Text provided:
══════════
But, as a woman whose husband's brain is damaged daily.........

 

There are days that dealing with my DH is like dealing with a 3 year old. It is that bad. It can be that bad for days in a row. It is impossible to switch gears and respond at an adult level of affection (intimacy is limited as a result of his condition). It is a complex situation.

 

My husband will slowly get worse, and if he doesn't qualify for a transplant, an institution is a very, very real possibility for him before I turn 50.

 

I am 46 now.

 

I think that what this woman has done was take a very challenging situation, handle it with care and class. Many posters keep talking about "vows" and "committment". It seems to me that she's honored both of those to the degree presented by the situation. Her first husband is not able to be a husband in any way, shape, or form. She is still there in care, nurture, love, and commitment.

 

She does more for her first husband than many traditionally marrieds do.
══════════
Directions:
A) In the post about caring for a husband with brain damage, before what age of her own does the writer say an institution may become a real possibility for her husband?
B) Write the next part of the post about caring for a husband with brain damage, picking up after its last sentence.
The data that comes next has no connection to the post about caring for a brain-damaged husband.
══════════
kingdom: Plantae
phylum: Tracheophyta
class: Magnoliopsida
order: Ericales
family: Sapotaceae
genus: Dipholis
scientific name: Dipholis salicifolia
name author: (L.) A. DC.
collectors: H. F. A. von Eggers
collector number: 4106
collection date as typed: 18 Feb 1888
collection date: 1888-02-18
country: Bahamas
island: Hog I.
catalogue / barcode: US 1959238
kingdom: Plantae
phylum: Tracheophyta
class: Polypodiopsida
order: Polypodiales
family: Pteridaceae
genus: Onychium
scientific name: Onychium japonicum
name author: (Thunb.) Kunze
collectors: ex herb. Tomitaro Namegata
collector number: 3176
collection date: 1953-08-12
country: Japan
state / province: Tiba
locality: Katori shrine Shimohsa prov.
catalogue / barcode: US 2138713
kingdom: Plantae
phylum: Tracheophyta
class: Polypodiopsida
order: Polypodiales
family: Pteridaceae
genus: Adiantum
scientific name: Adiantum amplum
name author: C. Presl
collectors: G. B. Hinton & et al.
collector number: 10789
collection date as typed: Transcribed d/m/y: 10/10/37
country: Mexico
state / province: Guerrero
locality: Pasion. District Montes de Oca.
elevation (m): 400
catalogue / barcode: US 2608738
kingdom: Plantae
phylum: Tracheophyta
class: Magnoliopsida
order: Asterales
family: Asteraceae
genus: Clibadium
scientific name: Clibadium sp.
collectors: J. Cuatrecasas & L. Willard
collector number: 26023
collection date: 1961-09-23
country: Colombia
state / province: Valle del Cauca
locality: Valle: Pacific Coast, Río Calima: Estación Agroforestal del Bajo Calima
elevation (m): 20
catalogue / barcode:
══════════
Results for the exercise:
A) Before she turns 50.

B)
:iagree: with the bolded. I do not have to deal with a brain damaged spouse, so I really can't say what I would do in that situation. But, I did talk this situation over with dh last night, and before I could even finish the story, he said he would not even expect me to take care of him at all in a situation like that. He thinks that woman is going way above her call of duty. Prior to marriage, we talked about drawing up living wills and not keeping each other on life support, but we never discussed brain damage. I told him that if I were ever in a situation where I was reduced to the state of a child, I hope he would find a nice place for me and make the kids visit every once in a while, but that he would be under no obligation to remain married to me.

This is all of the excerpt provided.